As asked, the answer to the question is 'no'. The simply-connected cover $f:\mathbb{R}^2\to S$ of Sherck's first surface $S$ (which is defined in $\mathbb{R}^3$ by the equation $\mathrm{e}^{z} \cos x = \cos y$) has strictly negative curvature and is complete but there do not exist global coordinates $s,t$ on $\mathbb{R}^2$ (the domain of $f$) whose level sets are the asymptotic curves.
There are functions $u$ and $v$ on $S$ itself such that $(u,v):S\to\mathbb{R}^2$ is a coordinate chart on $S$ and the level curves of $u$ and of $v$ are (unions of) asymptotic curves on $S$. Explicitly, set $$ u(x,y,z) = \frac2\pi\,\arcsin\left(\frac{\sin(x{-}y)}{\cos x {+} \cos y}\right)\ \text{and}\ \ v(x,y,z) = \frac2\pi\,\arcsin\left(\frac{\sin(x{+}y)}{\cos x {+} \cos y}\right) $$ when $|x|,|y| <\pi/2$ and $(x,y,z)$ lies in $S$. These functions then extend analytically to the entire surface $S$ and have the claimed properties.
Now, $S$ is not simply-connected.

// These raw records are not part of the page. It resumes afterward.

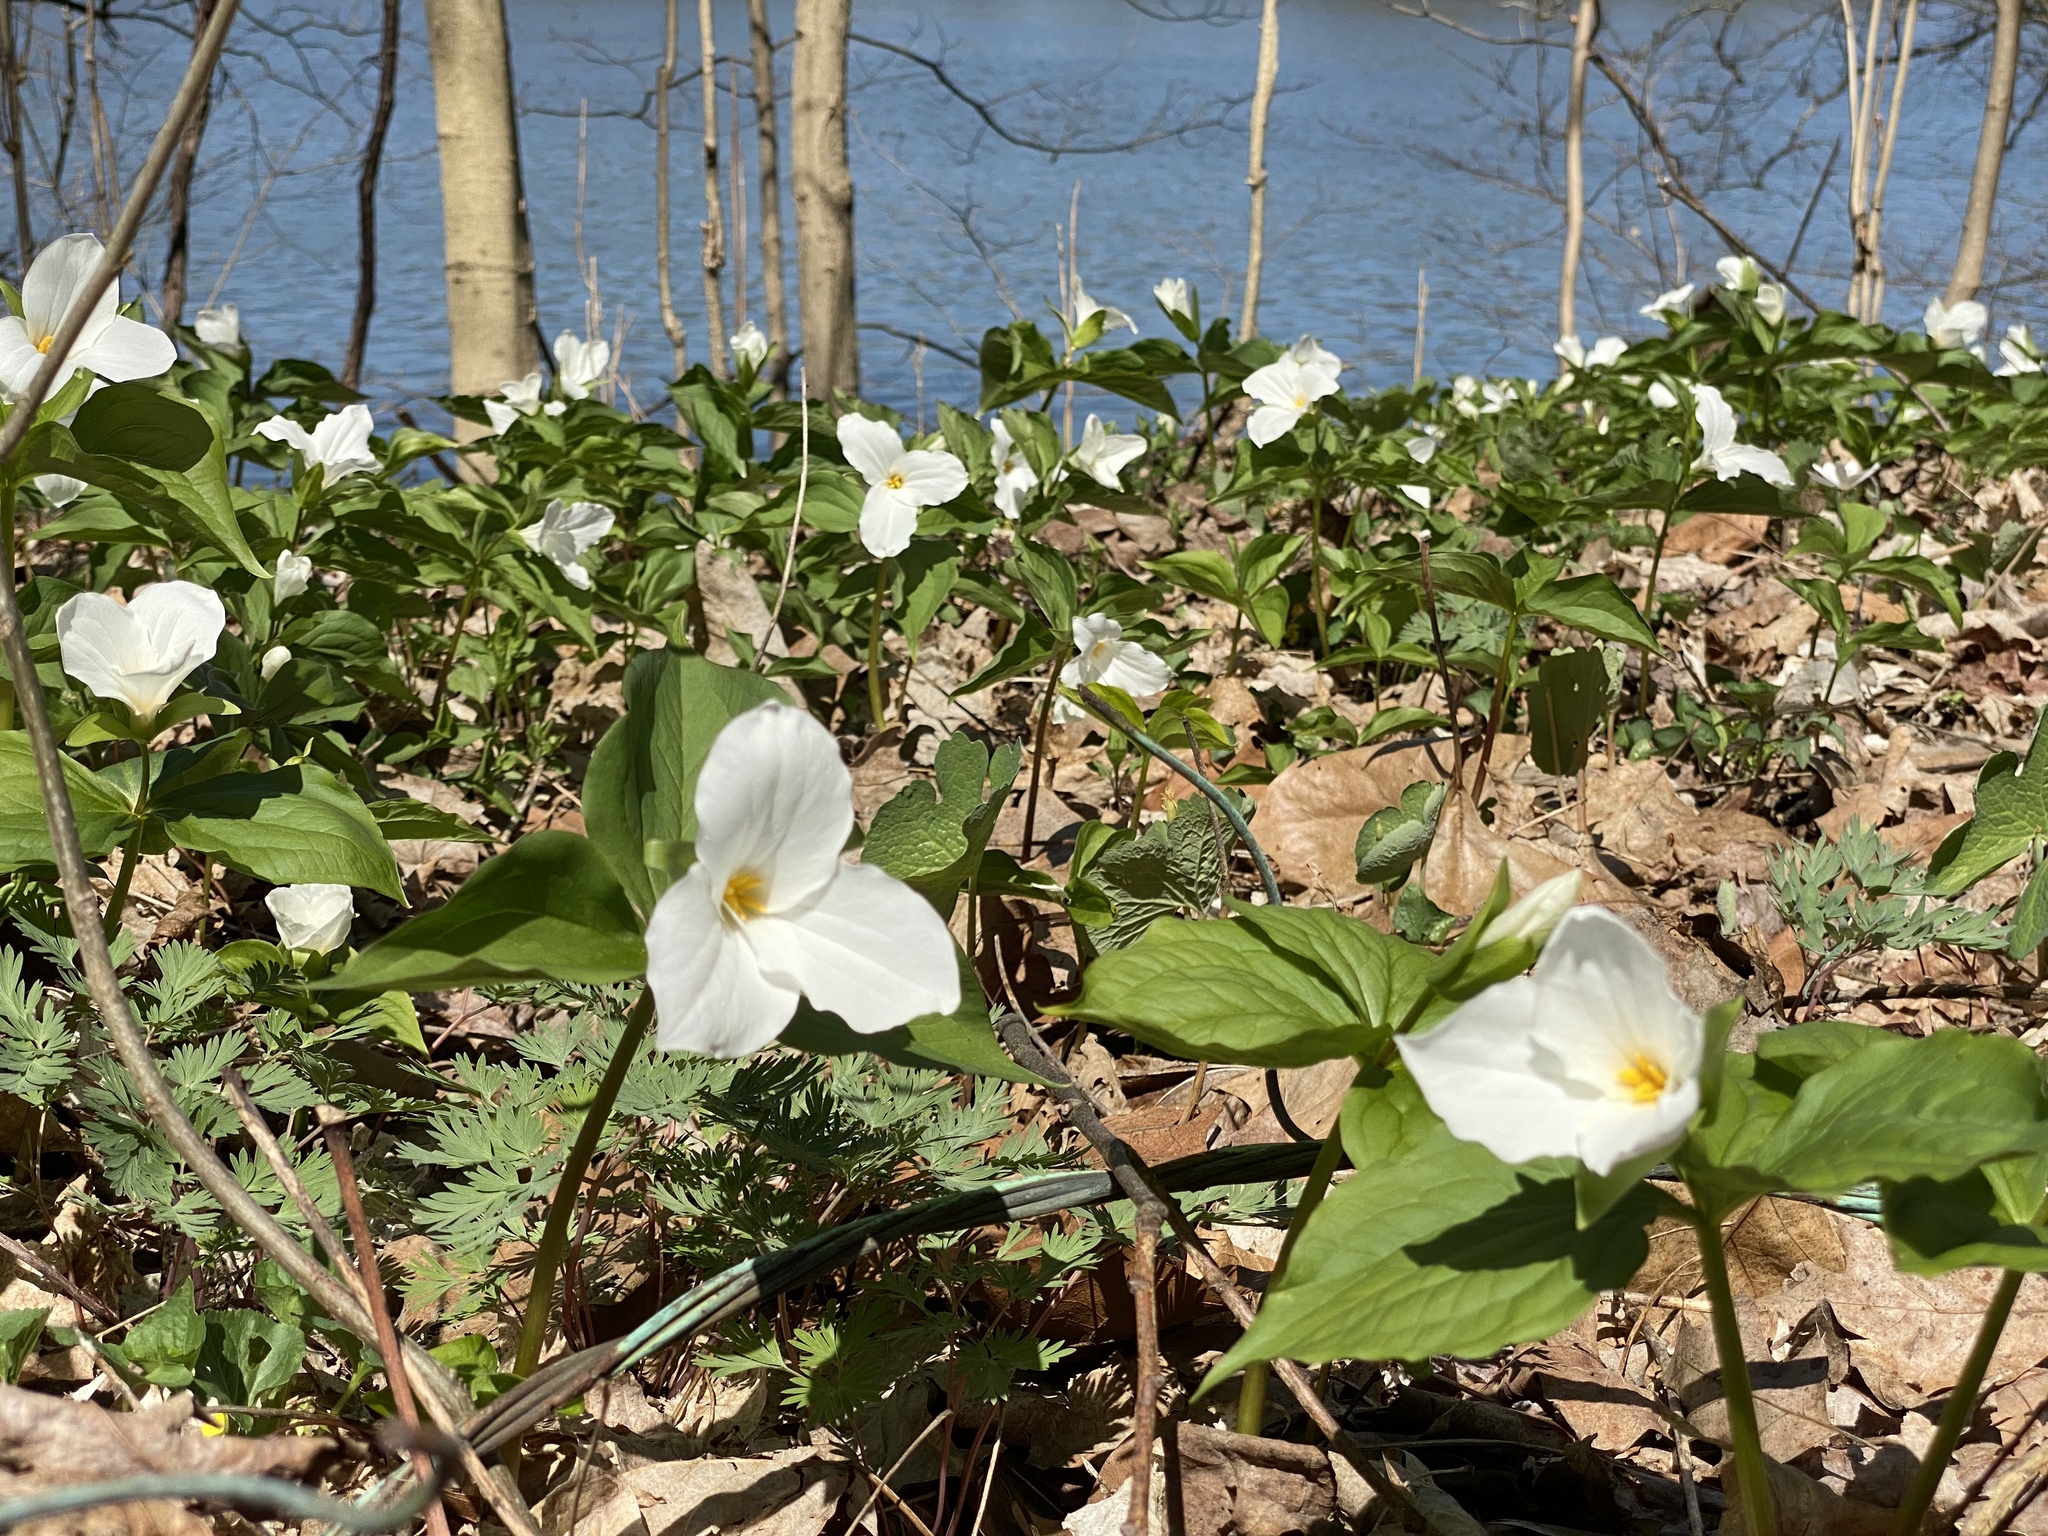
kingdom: Plantae
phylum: Tracheophyta
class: Liliopsida
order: Liliales
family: Melanthiaceae
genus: Trillium
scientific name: Trillium grandiflorum
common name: Great white trillium
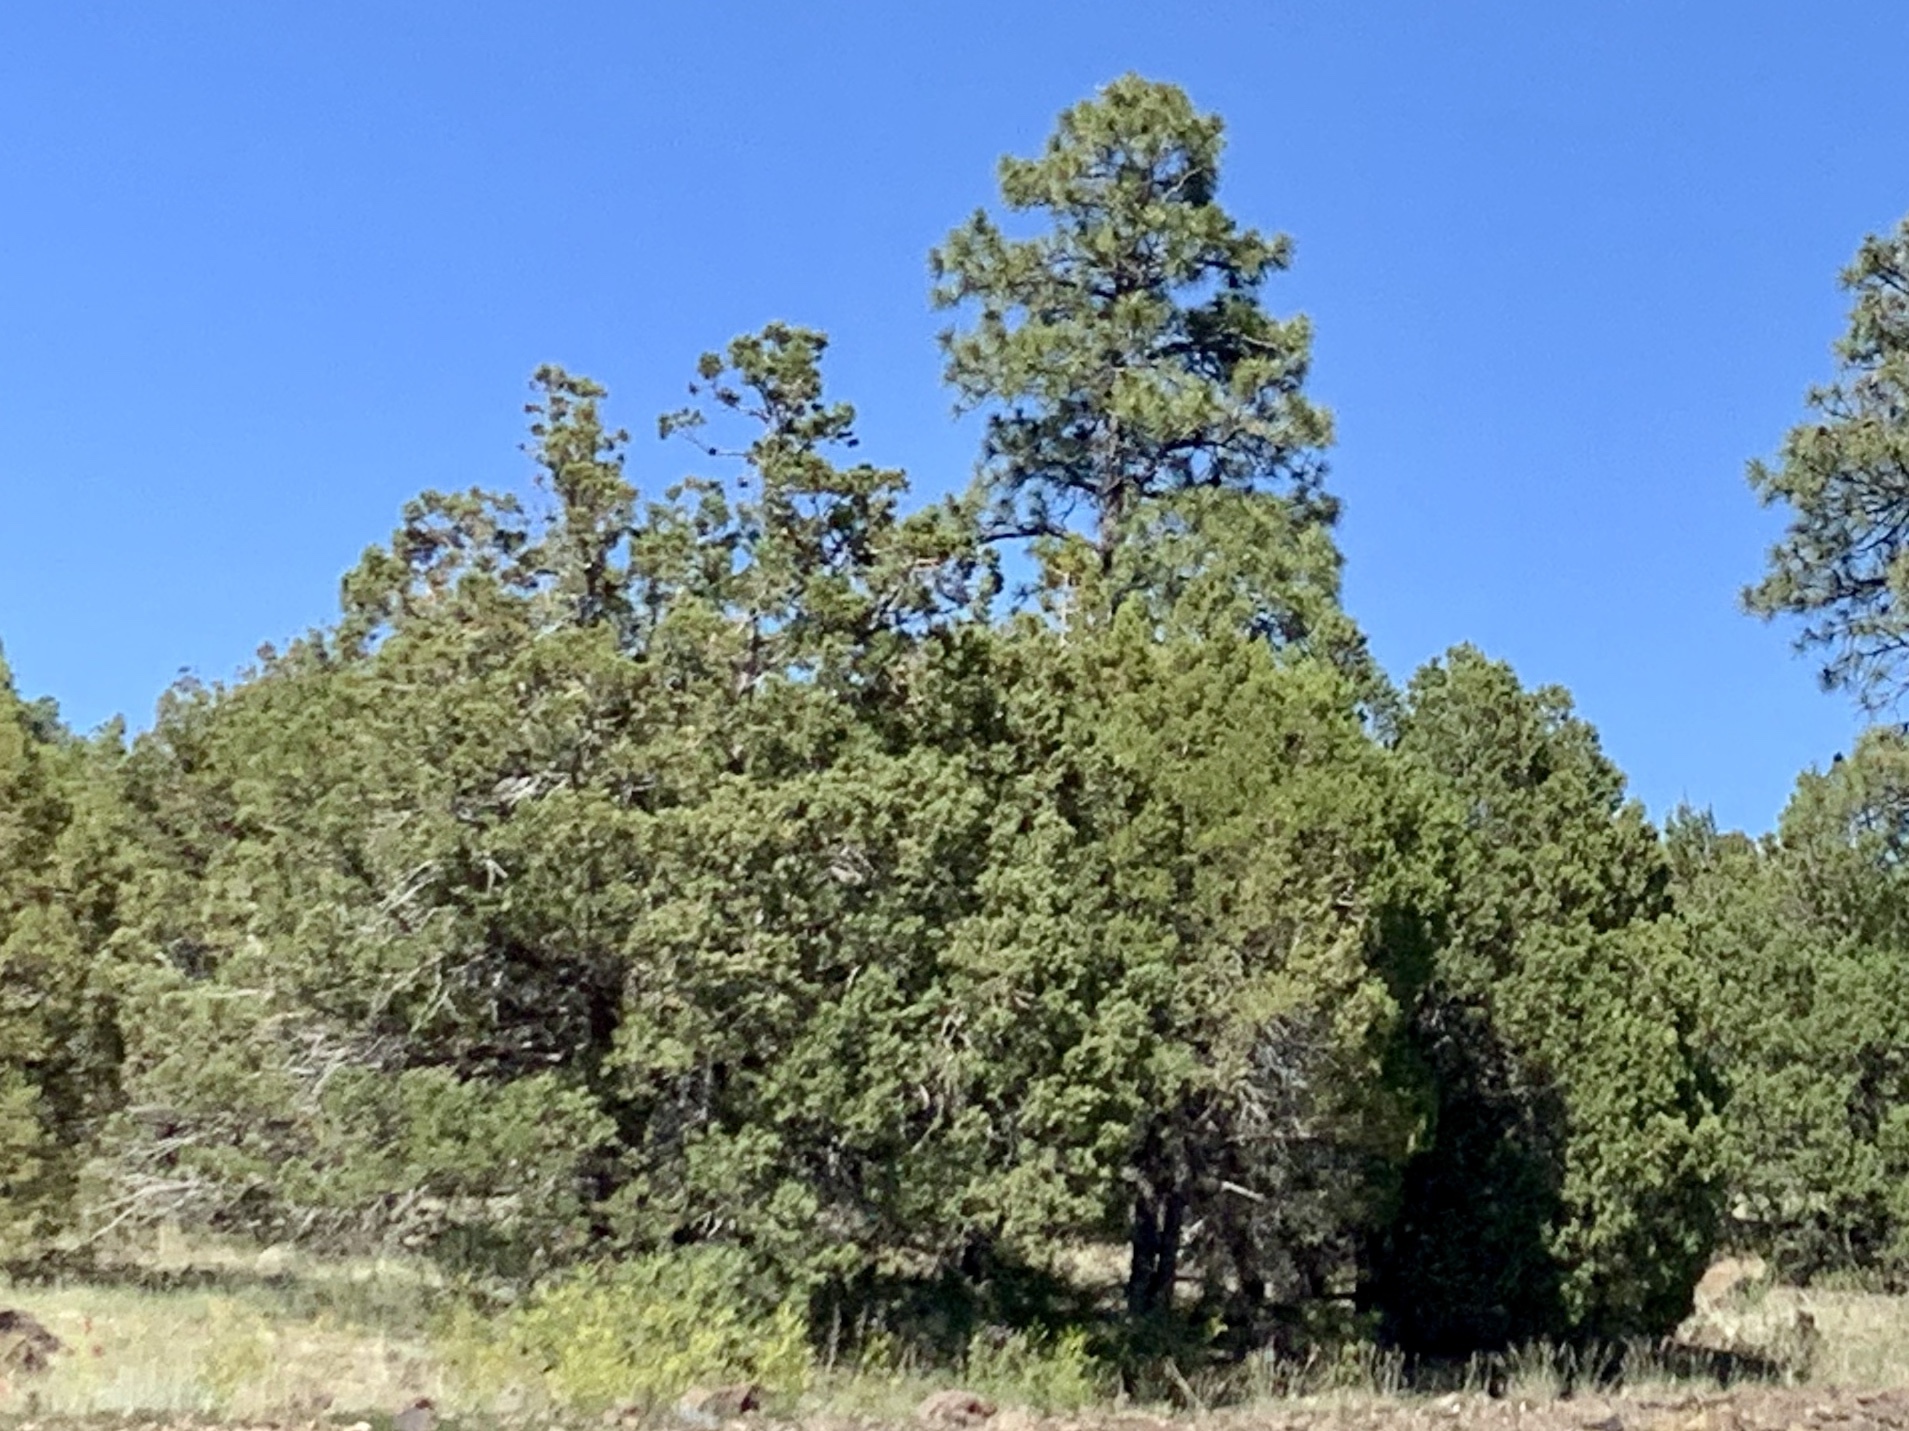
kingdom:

The image $(u,v)(S)$ in $\mathbb{R}^2$ is the entire plane minus the integer lattice $\mathbb{Z}^2$. Note, for example, that the lines $u=c$ and $v=c$ are asymptotic curves, but are disconnected if $c$ is an integer. (The case of $c$ an integer corresponds to vertical straight lines in $S$, i.e., where $\cos x = \cos y = 0$.)
It follows from this that, if $f:\mathbb{R}^2\to S$ is the simply-connected cover of $S$, then the functions $u{\circ}f$ and $v{\circ }f$ are not coordinates on $\mathbb{R}^2$, as they do not distinguish points in $\mathbb{R}^2$. If there were global asymptotic coordinates $s$ and $t$ on $\mathbb{R}^2$, then (after switching $s$ and $t$ if necessary) they would have to satisfy $\mathrm{d}s\wedge \mathrm{d}(u{\circ}f)=0$ and $\mathrm{d}t\wedge \mathrm{d}(v{\circ}f)=0$, and it is easy to see that no such functions can define a coordinate system and distinguish points.
In the general case, I think it will not be easy to formulate a necessary and sufficient condition for global asymptotic coordinates to exist on the simply-connected cover of an immersed surface of negative curvature in $\mathbb{R}^3$.